I never expected a failing SSD to cause such a weird POST fail. The laptop wouldn't even boot without it installed. That's what made me initially not suspect it. I had to reset the CMOS every time to bring the laptop back to life. Whatever the failing SSD did, the laptop did not like it and refused to POST until the CMOS was reset. 

 

Going to give it a few days to see if the issue returns. If it doesn't, I'll jump back to Windows 11 22H2 and see what happens. Hopefully it stays working. I like simpler faults.

 

 

FetaMuncher
New Voice
Message 6 of 7
2,668 Views
Message 6 of 7
2,668 Views

I have the same exact problem. But also:

I rarely use the laptop screen for an external one. My laptop screen has a red tint indicating a loose cable. But I use external so I don't bother fixing it.

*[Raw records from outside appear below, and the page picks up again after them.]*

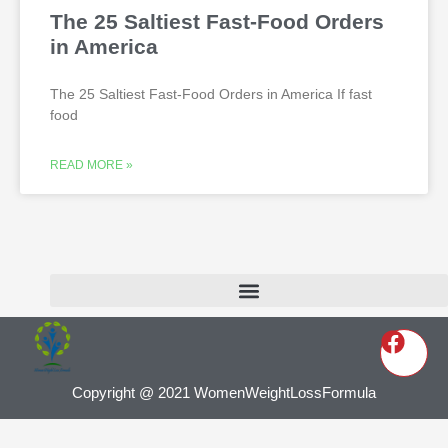
The 25 Saltiest Fast-Food Orders
in America
The 25 Saltiest Fast-Food Orders in America If fast
food
READ MORE »
Copyright @ 2021 WomenWeightLossFormula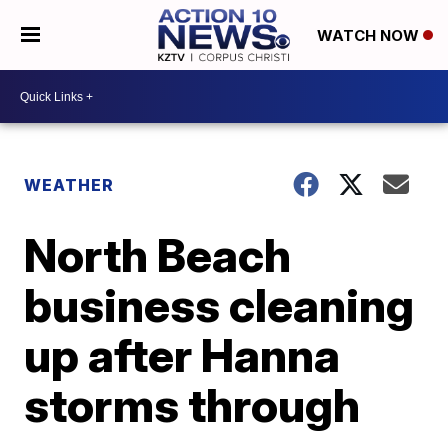
WATCH NOW
WEATHER
North Beach
business cleaning
up after Hanna
storms through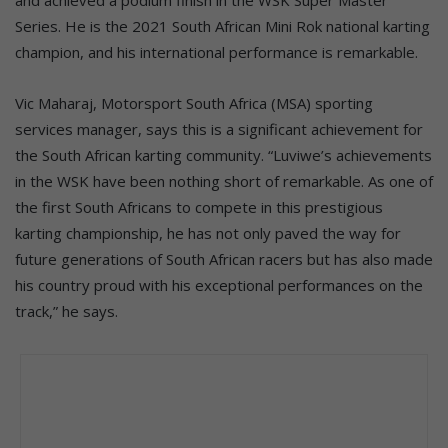
Series. He is the 2021 South African Mini Rok national karting
champion, and his international performance is remarkable.
Vic Maharaj, Motorsport South Africa (MSA) sporting
services manager, says this is a significant achievement for
the South African karting community. “Luviwe’s achievements
in the WSK have been nothing short of remarkable. As one of
the first South Africans to compete in this prestigious
karting championship, he has not only paved the way for
future generations of South African racers but has also made
his country proud with his exceptional performances on the
track,” he says.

But I'm on holiday now, and this issue with the power has started. When I use external screens and keep the lid down, it doesn't glitch. So maybe your problem is physical?

Ezenia
Trainee
Message 7 of 7
2,659 Views
Message 7 of 7
2,659 Views

My issue was caused by the PCIe SSD that came with the laptop. I replaced it and no longer have any issues with my laptop. It's been running fine ever since. It's able to sleep and wake. I haven't needed to reset the CMOS since changing the SSD.